EXERCISE MATERIALS:
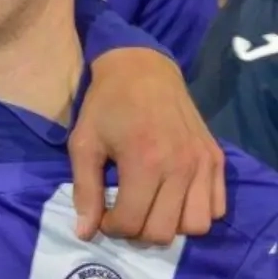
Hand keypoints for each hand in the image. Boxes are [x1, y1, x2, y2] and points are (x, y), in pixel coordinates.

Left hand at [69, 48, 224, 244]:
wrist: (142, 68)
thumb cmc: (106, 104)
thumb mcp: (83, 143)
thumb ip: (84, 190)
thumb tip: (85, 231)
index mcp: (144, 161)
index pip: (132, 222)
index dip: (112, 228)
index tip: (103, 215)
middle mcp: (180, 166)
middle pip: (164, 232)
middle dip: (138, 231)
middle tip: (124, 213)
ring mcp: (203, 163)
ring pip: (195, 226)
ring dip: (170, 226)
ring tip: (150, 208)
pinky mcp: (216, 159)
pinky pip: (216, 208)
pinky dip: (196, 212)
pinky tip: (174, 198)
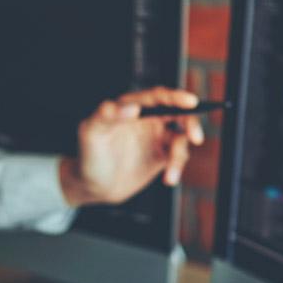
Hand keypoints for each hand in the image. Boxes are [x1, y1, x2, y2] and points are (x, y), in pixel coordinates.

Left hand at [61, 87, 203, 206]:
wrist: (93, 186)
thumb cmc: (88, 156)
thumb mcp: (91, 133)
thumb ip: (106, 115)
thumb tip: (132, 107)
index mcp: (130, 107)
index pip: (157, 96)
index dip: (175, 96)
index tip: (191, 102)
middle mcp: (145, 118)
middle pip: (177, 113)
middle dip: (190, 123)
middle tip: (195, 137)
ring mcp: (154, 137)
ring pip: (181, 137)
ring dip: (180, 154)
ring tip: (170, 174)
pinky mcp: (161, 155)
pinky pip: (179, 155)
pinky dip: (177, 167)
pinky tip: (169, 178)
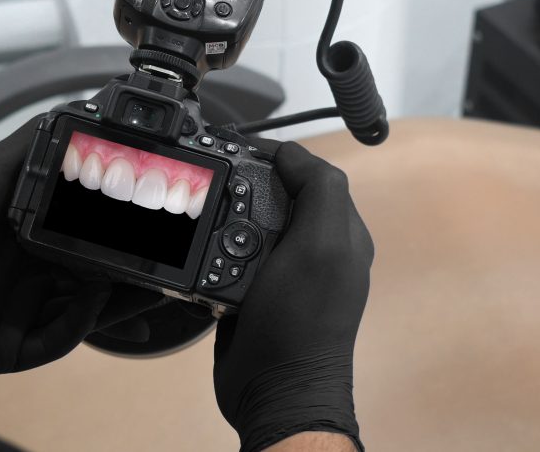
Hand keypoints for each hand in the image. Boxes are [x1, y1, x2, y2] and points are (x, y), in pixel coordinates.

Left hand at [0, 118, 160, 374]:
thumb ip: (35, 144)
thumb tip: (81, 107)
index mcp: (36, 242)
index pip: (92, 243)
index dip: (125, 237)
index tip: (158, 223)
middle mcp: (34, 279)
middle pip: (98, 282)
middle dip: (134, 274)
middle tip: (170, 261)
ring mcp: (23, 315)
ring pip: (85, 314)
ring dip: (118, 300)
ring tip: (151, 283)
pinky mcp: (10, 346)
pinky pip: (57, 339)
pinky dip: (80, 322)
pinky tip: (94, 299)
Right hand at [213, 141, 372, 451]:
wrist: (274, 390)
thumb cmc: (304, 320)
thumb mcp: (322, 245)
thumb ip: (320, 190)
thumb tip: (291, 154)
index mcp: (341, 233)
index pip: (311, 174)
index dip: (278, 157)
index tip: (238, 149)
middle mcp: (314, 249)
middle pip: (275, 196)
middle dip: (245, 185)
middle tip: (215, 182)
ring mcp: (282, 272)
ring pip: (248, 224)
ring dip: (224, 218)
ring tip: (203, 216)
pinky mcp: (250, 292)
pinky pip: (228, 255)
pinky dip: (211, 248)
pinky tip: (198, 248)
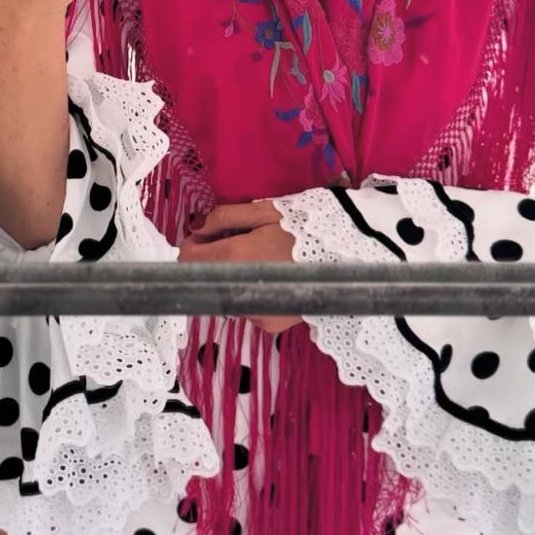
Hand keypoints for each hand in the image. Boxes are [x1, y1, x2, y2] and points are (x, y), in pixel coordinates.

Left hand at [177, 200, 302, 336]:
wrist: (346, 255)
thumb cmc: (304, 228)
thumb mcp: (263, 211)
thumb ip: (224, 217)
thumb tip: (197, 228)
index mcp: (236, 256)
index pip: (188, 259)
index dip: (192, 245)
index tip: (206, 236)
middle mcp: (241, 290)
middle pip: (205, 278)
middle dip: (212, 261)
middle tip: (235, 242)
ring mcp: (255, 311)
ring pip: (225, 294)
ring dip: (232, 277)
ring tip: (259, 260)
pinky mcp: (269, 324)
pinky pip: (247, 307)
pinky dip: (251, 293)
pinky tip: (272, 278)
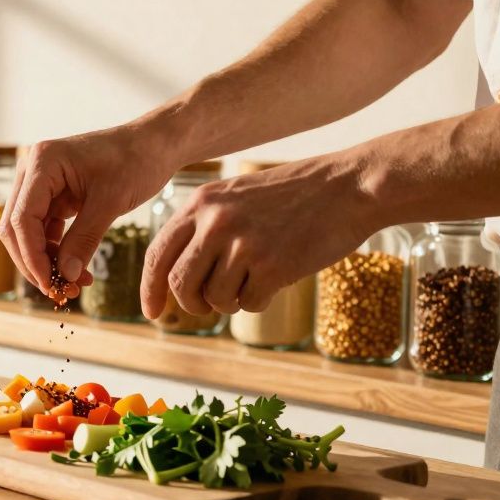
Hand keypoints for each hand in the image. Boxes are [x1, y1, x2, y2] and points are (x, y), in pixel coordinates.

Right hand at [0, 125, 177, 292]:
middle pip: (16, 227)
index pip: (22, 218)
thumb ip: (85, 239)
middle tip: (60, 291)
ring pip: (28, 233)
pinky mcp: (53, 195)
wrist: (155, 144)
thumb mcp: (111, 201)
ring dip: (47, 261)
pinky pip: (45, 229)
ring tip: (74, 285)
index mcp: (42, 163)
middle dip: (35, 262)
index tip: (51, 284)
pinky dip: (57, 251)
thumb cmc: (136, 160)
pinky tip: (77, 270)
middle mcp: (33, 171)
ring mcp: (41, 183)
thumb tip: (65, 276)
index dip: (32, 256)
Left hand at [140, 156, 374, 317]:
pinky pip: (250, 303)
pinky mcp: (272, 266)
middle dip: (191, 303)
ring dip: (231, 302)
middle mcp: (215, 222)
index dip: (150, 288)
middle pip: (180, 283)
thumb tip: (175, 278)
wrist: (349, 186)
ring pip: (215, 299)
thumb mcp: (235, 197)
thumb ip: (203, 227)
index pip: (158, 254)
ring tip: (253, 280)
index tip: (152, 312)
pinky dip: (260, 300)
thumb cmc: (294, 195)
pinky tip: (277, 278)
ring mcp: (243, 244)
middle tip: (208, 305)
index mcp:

GOAL OF THE EXERCISE:
Produce an exact reproduction of the listing above, limited to the lines starting at the line with "pinky dip: (211, 248)" and ending at the line with "middle mcp: (215, 222)", both kept, with every picture left out.

EXERCISE OUTPUT:
pinky dip: (211, 248)
pinky tip: (198, 248)
Hand keypoints for each hand in the image. Boxes are [x1, y1, x2, y2] and points are (x, y), in pixel coordinates.

Left hand at [177, 200, 302, 336]:
wrist: (346, 255)
thumb cmc: (304, 228)
thumb mcp: (263, 211)
thumb ip: (224, 217)
thumb tip: (197, 228)
index mcp: (236, 256)
index pip: (188, 259)
index dip: (192, 245)
index tip: (206, 236)
middle mcp: (241, 290)
middle pip: (205, 278)
middle dip: (212, 261)
middle tip: (235, 242)
ring mcp: (255, 311)
ring pip: (225, 294)
ring dip: (232, 277)
ring tip: (259, 260)
pinky mcp: (269, 324)
pinky pip: (247, 307)
pinky dip: (251, 293)
pinky tip: (272, 278)
Hand keypoints for each hand in the image. Boxes are [x1, y1, x2, y2] and points are (x, y), in pixel coordinates.

Right hand at [0, 125, 177, 292]:
middle pip: (16, 227)
index pip: (22, 218)
thumb ip: (85, 239)
middle tip: (60, 291)
ring pip: (28, 233)
pinky mcp: (53, 195)
wrist: (155, 144)
thumb mcp: (111, 201)
ring dip: (47, 261)
pinky pip: (45, 229)
ring tip: (74, 285)
index mcp: (42, 163)
middle dip: (35, 262)
index tip: (51, 284)
pinky dip: (57, 251)
thumb cmc: (136, 160)
pinky tip: (77, 270)
middle mcp: (33, 171)
ring mcp: (41, 183)
thumb tip: (65, 276)
index dip: (32, 256)
Left hand at [140, 156, 374, 317]:
pinky pip: (250, 303)
pinky mcp: (272, 266)
middle dip: (191, 303)
ring dip: (231, 302)
middle mcp: (215, 222)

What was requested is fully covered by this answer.